Return the lines that run from the beginning of the entries to the line holding "Thompson, D., and", inclusive, and drop the pictures.

:::

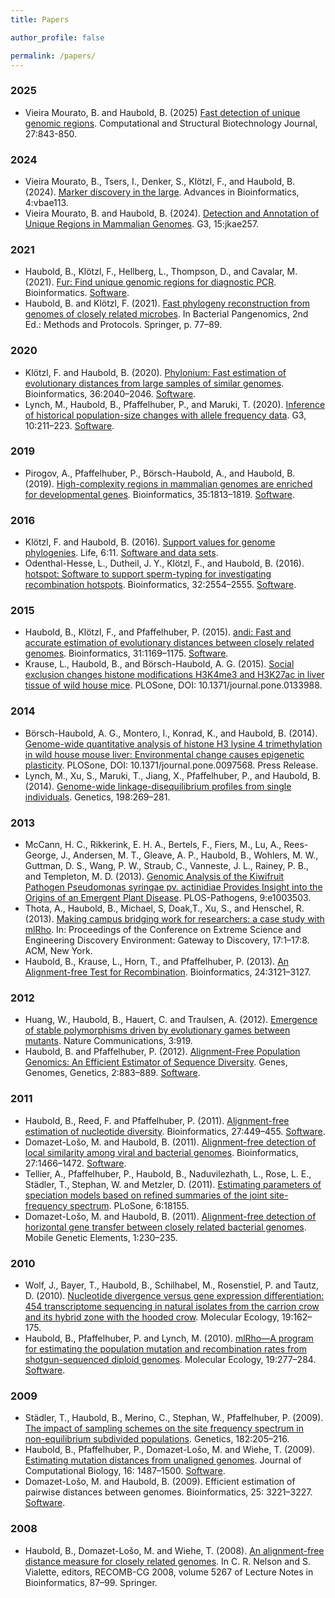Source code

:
 ```yaml
---
title: Papers

author_profile: false

permalink: /papers/
---
```


### 2025
+ Vieira Mourato, B. and Haubold, B. (2025) [Fast detection of unique genomic regions](https://doi.org/10.1016/j.csbj.2025.02.025). Computational and Structural Biotechnology Journal, 27:843-850.

### 2024
+ Vieira Mourato, B., Tsers, I., Denker, S., Klötzl, F., and Haubold, B. (2024). [Marker discovery in the large](https://doi.org/10.1093/bioadv/vbae113). Advances in Bioinformatics, 4:vbae113.
+ Vieira Mourato, B. and Haubold, B. (2024). [Detection and Annotation of Unique Regions in Mammalian Genomes](https://doi.org/10.1093/g3journal/jkae257). G3, 15:jkae257.

### 2021
+ Haubold, B., Klötzl, F., Hellberg, L., Thompson, D., and Cavalar, M. (2021). [Fur: Find unique genomic regions for diagnostic PCR](https://doi.org/10.1093/bioinformatics/btab059). Bioinformatics. [Software](https://github.com/evolbioinf/fur).
+ Haubold, B. and Klötzl, F. (2021). [Fast phylogeny reconstruction from genomes of closely related microbes](https://link.springer.com/protocol/10.1007/978-1-0716-1099-2_6). In Bacterial Pangenomics, 2nd Ed.: Methods and Protocols. Springer, p. 77–89.

### 2020
+ Klötzl, F. and Haubold, B. (2020). [Phylonium: Fast estimation of evolutionary distances from large samples of similar genomes](https://doi.org/10.1093/bioinformatics/btz903). Bioinformatics, 36:2040–2046. [Software](https://github.com/evolbioinf/phylonium).
+ Lynch, M., Haubold, B., Pfaffelhuber, P., and Maruki, T. (2020). [Inference of historical population-size changes with allele frequency data](https://doi.org/10.1534/g3.119.400854). G3, 10:211–223. [Software](https://github.com/evolbioinf/epos).

### 2019
+ Pirogov, A., Pfaffelhuber, P., Börsch-Haubold, A., and Haubold, B. (2019). [High-complexity regions in mammalian genomes are enriched for developmental genes](https://doi.org/10.1093/bioinformatics/bty922). Bioinformatics, 35:1813–1819. [Software](https://github.com/evolbioinf/macle/).

### 2016
+ Klötzl, F. and Haubold, B. (2016). [Support values for genome phylogenies](https://doi.org/10.3390/life6010011). Life, 6:11. [Software and data sets](http://evolbioinf.github.io/life2015/).
+ Odenthal-Hesse, L., Dutheil, J. Y., Klötzl, F., and Haubold, B. (2016). [hotspot: Software to support sperm-typing for investigating recombination hotspots](https://doi.org/10.1093/bioinformatics/btw195). Bioinformatics, 32:2554–2555. [Software](https://github.com/evolbioinf/hotspot).

### 2015
+ Haubold, B., Klötzl, F., and Pfaffelhuber, P. (2015). [andi: Fast and accurate estimation of evolutionary distances between closely related genomes](https://doi.org/10.1093/bioinformatics/btu815). Bioinformatics, 31:1169–1175. [Software](https://github.com/evolbioinf/andi/).
+ Krause, L., Haubold, B., and Börsch-Haubold, A. G. (2015). [Social exclusion changes histone modifications H3K4me3 and H3K27ac in liver tissue of wild house mice](https://doi.org/10.1371/journal.pone.0133988). PLOSone, DOI: 10.1371/journal.pone.0133988.

### 2014
+ Börsch-Haubold, A. G., Montero, I., Konrad, K., and Haubold, B. (2014). [Genome-wide quantitative analysis of histone H3 lysine 4 trimethylation in wild house mouse liver: Environmental change causes epigenetic plasticity](https://doi.org/10.1371/journal.pone.0097568). PLOSone, DOI: 10.1371/journal.pone.0097568. Press Release.
+ Lynch, M., Xu, S., Maruki, T., Jiang, X., Pfaffelhuber, P., and Haubold, B. (2014). [Genome-wide linkage-disequilibrium profiles from single individuals](https://doi.org/10.1534/genetics.114.166843). Genetics, 198:269–281.

### 2013
+ McCann, H. C., Rikkerink, E. H. A., Bertels, F., Fiers, M., Lu, A., Rees-George, J., Andersen, M. T., Gleave, A. P., Haubold, B., Wohlers, M. W., Guttman, D. S., Wang, P. W., Straub, C., Vanneste, J. L., Rainey, P. B., and Templeton, M. D. (2013). [Genomic Analysis of the Kiwifruit Pathogen Pseudomonas syringae pv. actinidiae Provides Insight into the Origins of an Emergent Plant Disease](https://doi.org/10.1371/journal.ppat.1003503). PLOS-Pathogens, 9:e1003503.
+ Thota, A., Haubold, B., Michael, S, Doak,T., Xu, S., and Henschel, R. (2013). [Making campus bridging work for researchers: a case study with mlRho](https://doi.org/10.1145/2484762.2484803). In: Proceedings of the Conference on Extreme Science and Engineering Discovery Environment: Gateway to Discovery, 17:1–17:8. ACM, New York.
+ Haubold, B., Krause, L., Horn, T., and Pfaffelhuber, P. (2013). [An Alignment-free Test for Recombination](https://doi.org/10.1093/bioinformatics/btt550). Bioinformatics, 24:3121–3127.

### 2012
+ Huang, W., Haubold, B., Hauert, C. and Traulsen, A. (2012). [Emergence of stable polymorphisms driven by evolutionary games between mutants](https://doi.org/10.1038/ncomms1930). Nature Communications, 3:919.
+ Haubold, B. and Pfaffelhuber, P. (2012). [Alignment-Free Population Genomics: An Efficient Estimator of Sequence Diversity](https://doi.org/10.1534/g3.112.002527). Genes, Genomes, Genetics, 2:883–889. [Software](http://guanine.evolbio.mpg.de/pid/).

### 2011
+ Haubold, B., Reed, F. and Pfaffelhuber, P. (2011). [Alignment-free estimation of nucleotide diversity](https://doi.org/10.1093/bioinformatics/btq689). Bioinformatics, 27:449–455. [Software](http://guanine.evolbio.mpg.de/pim/).
+ Domazet-Lošo, M. and Haubold, B. (2011). [Alignment-free detection of local similarity among viral and bacterial genomes](https://doi.org/10.1093/bioinformatics/btr176). Bioinformatics, 27:1466–1472. [Software](http://guanine.evolbio.mpg.de/alfy/).
+ Tellier, A., Pfaffelhuber, P., Haubold, B., Naduvilezhath, L., Rose, L. E., Städler, T., Stephan, W. and Metzler, D. (2011). [Estimating parameters of speciation models based on refined summaries of the joint site-frequency spectrum](https://doi.org/10.1371/journal.pone.0018155). PLoSone, 6:18155.
+ Domazet-Lošo, M. and Haubold, B. (2011). [Alignment-free detection of horizontal gene transfer between closely related bacterial genomes](https://doi.org/10.4161/mge.1.3.18065). Mobile Genetic Elements, 1:230–235.

### 2010
+ Wolf, J., Bayer, T., Haubold, B., Schilhabel, M., Rosenstiel, P. and Tautz, D. (2010). [Nucleotide divergence versus gene expression differentiation: 454 transcriptome sequencing in natural isolates from the carrion crow and its hybrid zone with the hooded crow](https://doi.org/10.1111/j.1365-294x.2009.04471.x). Molecular Ecology, 19:162–175.
+ Haubold, B., Pfaffelhuber, P. and Lynch, M. (2010). [mlRho—A program for estimating the population mutation and recombination rates from shotgun-sequenced diploid genomes](https://doi.org/10.1111/j.1365-294x.2009.04482.x). Molecular Ecology, 19:277–284. [Software](http://guanine.evolbio.mpg.de/mlRho/).

### 2009
+ Städler, T., Haubold, B., Merino, C., Stephan, W., Pfaffelhuber, P. (2009). [The impact of sampling schemes on the site frequency spectrum in non-equilibrium subdivided populations](https://doi.org/10.1534/genetics.108.094904). Genetics, 182:205–216.
+ Haubold, B., Pfaffelhuber, P., Domazet-Lošo, M. and Wiehe, T. (2009). [Estimating mutation distances from unaligned genomes](https://doi.org/10.1089/cmb.2009.0106). Journal of Computational Biology, 16: 1487–1500. [Software](http://guanine.evolbio.mpg.de/cgi-bin/kr/kr.cgi.pl).
+ Domazet-Lošo, M. and Haubold, B. (2009). Efficient estimation of pairwise distances between genomes. Bioinformatics, 25: 3221–3227. [Software](http://guanine.evolbio.mpg.de/cgi-bin/kr2/kr.cgi.pl).

### 2008
+ Haubold, B., Domazet-Lošo, M. and Wiehe, T. (2008). [An alignment-free distance measure for closely related genomes](https://link.springer.com/chapter/10.1007/978-3-540-87989-3_7). In C. R. Nelson and S. Vialette, editors, RECOMB-CG 2008, volume 5267 of Lecture Notes in Bioinformatics, 87–99. Springer.
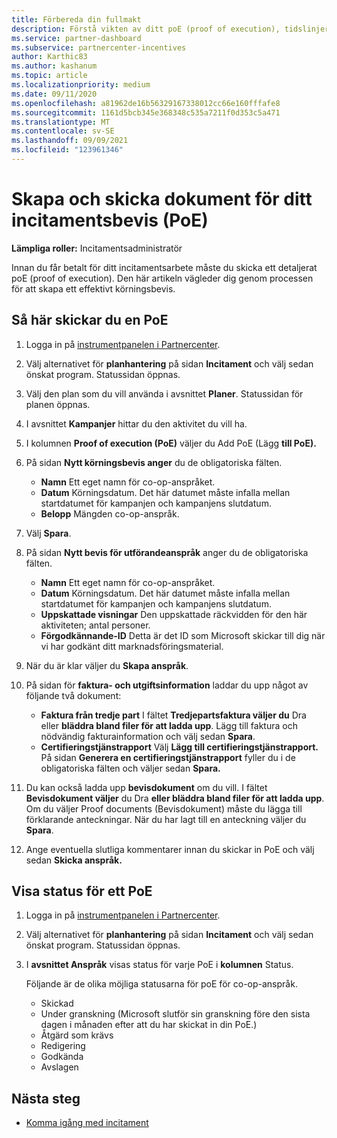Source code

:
 ```yaml
---
title: Förbereda din fullmakt
description: Förstå vikten av ditt poE (proof of execution), tidslinjer, visningsstatus och riktlinjer för att skicka in.
ms.service: partner-dashboard
ms.subservice: partnercenter-incentives
author: Karthic83
ms.author: kashanum
ms.topic: article
ms.localizationpriority: medium
ms.date: 09/11/2020
ms.openlocfilehash: a81962de16b56329167338012cc66e160fffafe8
ms.sourcegitcommit: 1161d5bcb345e368348c535a7211f0d353c5a471
ms.translationtype: MT
ms.contentlocale: sv-SE
ms.lasthandoff: 09/09/2021
ms.locfileid: "123961346"
---
```

# <a name="create-and-submit-documents-for-your-incentives-proof-of-execution-poe"></a>Skapa och skicka dokument för ditt incitamentsbevis (PoE)

**Lämpliga roller:** Incitamentsadministratör

Innan du får betalt för ditt incitamentsarbete måste du skicka ett detaljerat poE (proof of execution). Den här artikeln vägleder dig genom processen för att skapa ett effektivt körningsbevis.

## <a name="how-to-submit-a-poe"></a>Så här skickar du en PoE

1. Logga in på [instrumentpanelen i Partnercenter](https://partner.microsoft.com/dashboard/).

2. Välj alternativet för **planhantering** på sidan **Incitament** och välj sedan önskat program. Statussidan öppnas.

3. Välj den plan som du vill använda i avsnittet **Planer**. Statussidan för planen öppnas.

4. I avsnittet **Kampanjer** hittar du den aktivitet du vill ha.

5. I kolumnen **Proof of execution (PoE)** väljer du Add PoE (Lägg **till PoE).**

6. På sidan **Nytt körningsbevis anger** du de obligatoriska fälten.

   - **Namn**  Ett eget namn för co-op-anspråket.
   - **Datum**  Körningsdatum. Det här datumet måste infalla mellan startdatumet för kampanjen och kampanjens slutdatum.
   - **Belopp**  Mängden co-op-anspråk.

7. Välj **Spara**.

8. På sidan **Nytt bevis för utförandeanspråk** anger du de obligatoriska fälten.

   - **Namn**  Ett eget namn för co-op-anspråket.
   - **Datum**  Körningsdatum. Det här datumet måste infalla mellan startdatumet för kampanjen och kampanjens slutdatum.
   - **Uppskattade visningar**   Den uppskattade räckvidden för den här aktiviteten; antal personer.
   - **Förgodkännande-ID**   Detta är det ID som Microsoft skickar till dig när vi har godkänt ditt marknadsföringsmaterial.

9. När du är klar väljer du **Skapa anspråk**.

10. På sidan för **faktura- och utgiftsinformation** laddar du upp något av följande två dokument:
    - **Faktura från tredje part**  I fältet **Tredjepartsfaktura väljer du** Dra eller **bläddra bland filer för att ladda upp**. Lägg till faktura och nödvändig fakturainformation och välj sedan **Spara**.
    - **Certifieringstjänstrapport**  Välj **Lägg till certifieringstjänstrapport.** På sidan **Generera en certifieringstjänstrapport** fyller du i de obligatoriska fälten och väljer sedan **Spara.**

11. Du kan också ladda upp **bevisdokument** om du vill. I fältet **Bevisdokument väljer** du Dra **eller bläddra bland filer för att ladda upp**. Om du väljer Proof documents (Bevisdokument) måste du lägga till förklarande anteckningar. När du har lagt till en anteckning väljer du **Spara**.

12. Ange eventuella slutliga kommentarer innan du skickar in PoE och välj sedan **Skicka anspråk.**

## <a name="view-the-status-of-a-poe"></a>Visa status för ett PoE

1. Logga in på [instrumentpanelen i Partnercenter](https://partner.microsoft.com/dashboard/).

2. Välj alternativet för **planhantering** på sidan **Incitament** och välj sedan önskat program. Statussidan öppnas.

3. I **avsnittet Anspråk** visas status för varje PoE i **kolumnen** Status.

   Följande är de olika möjliga statusarna för poE för co-op-anspråk.

   - Skickad
   - Under granskning (Microsoft slutför sin granskning före den sista dagen i månaden efter att du har skickat in din PoE.)
   - Åtgärd som krävs
   - Redigering
   - Godkända
   - Avslagen

## <a name="next-steps"></a>Nästa steg

- [Komma igång med incitament](incentives-get-started-intro.md)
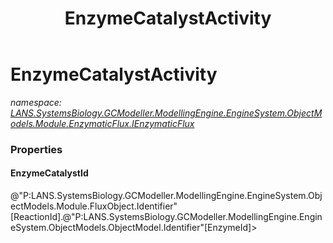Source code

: ﻿---
title: EnzymeCatalystActivity
---

# EnzymeCatalystActivity
_namespace: [LANS.SystemsBiology.GCModeller.ModellingEngine.EngineSystem.ObjectModels.Module.EnzymaticFlux.IEnzymaticFlux](N-LANS.SystemsBiology.GCModeller.ModellingEngine.EngineSystem.ObjectModels.Module.EnzymaticFlux.IEnzymaticFlux.html)_





### Properties

#### EnzymeCatalystId
@"P:LANS.SystemsBiology.GCModeller.ModellingEngine.EngineSystem.ObjectModels.Module.FluxObject.Identifier"[ReactionId].@"P:LANS.SystemsBiology.GCModeller.ModellingEngine.EngineSystem.ObjectModels.ObjectModel.Identifier"[EnzymeId]>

:::

▸ **Expected output**
Source code

:
 ```yaml
---
title: Papers

author_profile: false

permalink: /papers/
---
```


### 2025
+ Vieira Mourato, B. and Haubold, B. (2025) [Fast detection of unique genomic regions](https://doi.org/10.1016/j.csbj.2025.02.025). Computational and Structural Biotechnology Journal, 27:843-850.

### 2024
+ Vieira Mourato, B., Tsers, I., Denker, S., Klötzl, F., and Haubold, B. (2024). [Marker discovery in the large](https://doi.org/10.1093/bioadv/vbae113). Advances in Bioinformatics, 4:vbae113.
+ Vieira Mourato, B. and Haubold, B. (2024). [Detection and Annotation of Unique Regions in Mammalian Genomes](https://doi.org/10.1093/g3journal/jkae257). G3, 15:jkae257.

### 2021
+ Haubold, B., Klötzl, F., Hellberg, L., Thompson, D., and Cavalar, M. (2021). [Fur: Find unique genomic regions for diagnostic PCR](https://doi.org/10.1093/bioinformatics/btab059). Bioinformatics. [Software](https://github.com/evolbioinf/fur).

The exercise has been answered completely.